EuGH-Generalanwalt Emiliou hat kürzlich dem Europäischen Gerichtshof empfohlen, die Richtlinie 2022/2041 über angemessene Mindestlöhne in der EU vollständig für nichtig zu erklären.
Die Mindestlohnrichtlinie wurde im Oktober 2022 verabschiedet. In dem Gutachten des Generalanwalts werden Zweifel an der Rechtsmäßigkeit der Regelung aufgezeigt. Es heißt, so der Schlussantrag vom 14. Januar 2025, dass nach dem Grundsatz der begrenzten Einzelermächtigung (Art. 5 Abs. 2 EUV) die EU nur dann Rechtsakte erlassen darf, wenn sie von den Mitgliedstaaten in den EU-Verträgen dazu ermächtigt wurde.
Für den Bereich der Arbeitsbedingungen ergibt sich die Ermächtigung aus Art. 135 Abs. 1 lit. b. i.V.m. Abs. 2 lit. b AEUV. Das Arbeitsentgelt ist jedoch nach Art. 153 Abs. 5 AEUV davon ausgenommen.

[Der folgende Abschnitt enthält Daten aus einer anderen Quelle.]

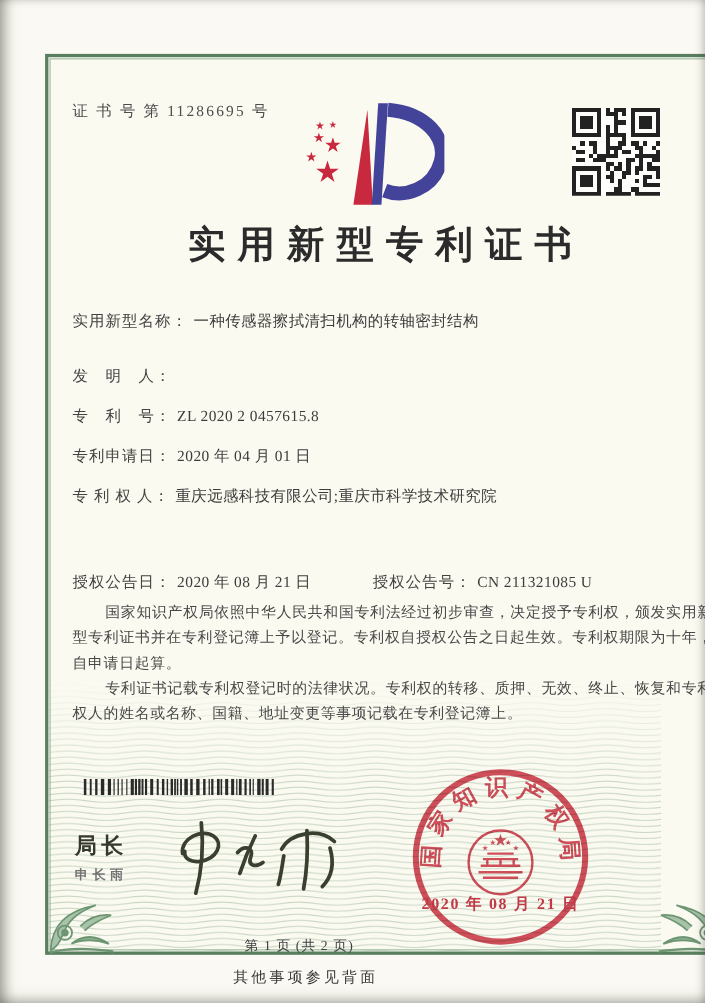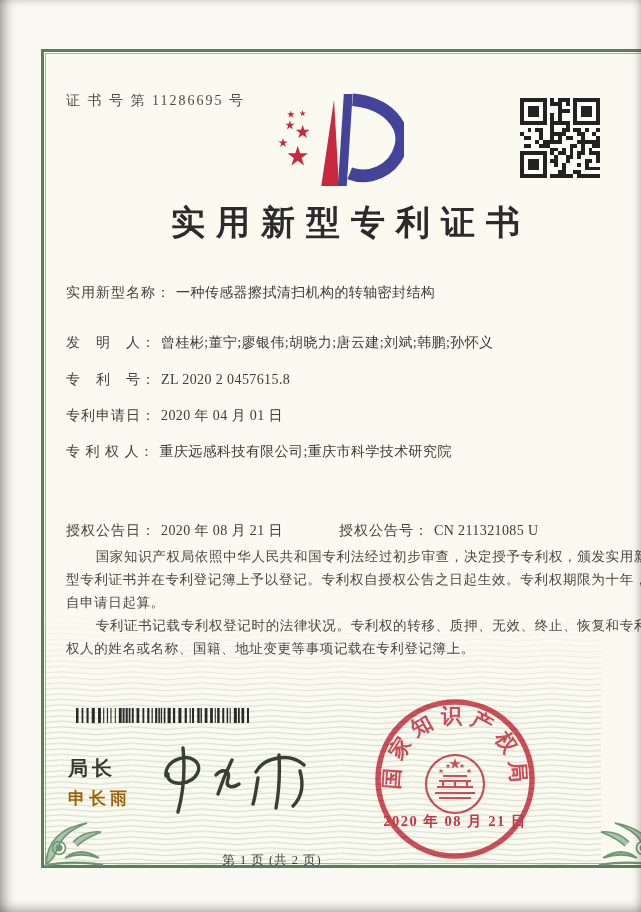--- a/index.html
+++ b/index.html
@@ -245,7 +245,6 @@
     </div>
     <div class="f-row" style="top:280px">
       <span class="f-label">发　明　人：</span>
-      <span class="f-value">曾桂彬;董宁;廖银伟;胡晓力;唐云建;刘斌;韩鹏;孙怀义</span>
     </div>
     <div class="f-row" style="top:317px">
       <span class="f-label">专　利　号：</span>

Zwar wird seitens der Kommission, dem Parlament und dem Rat dagegen argumentiert, die Richtlinie regele ja nicht das Arbeitsentgelt an sich, sondern lediglich Mindestvorschriften für das Verfahren zur Bestimmung des Mindestlohns in den Mitgliedstaaten.
🇩🇰 Angestoßen wurde das Verfahren von Dänemark. Unabhängig von dem zu erwartenden Ausgang des Verfahrens muss das Gutachten schon jetzt aber als Wendepunkt verstanden werden. Derzeit liegt der Mindestlohn bei 12,82 € und zwar seit dem 01.01.2025.
Was bedeutet es nun für das Arbeitsrecht oder das Strafrecht?
Bei dem Vorwurf der Mindestlohnunterschreitung muss kritisch hinterfragt werden, ob der Mindestlohn Anwendung finden kann, wenn die Richtlinie endgültig kippt.
Dies hat jedenfalls Auswirkungen auf strafrechtliche oder ordnungswidrigkeitsrechtliche Vorwürfe sowie auf Lohnnachforderungen und Nachforderungen der Deutschen Rentenversicherung.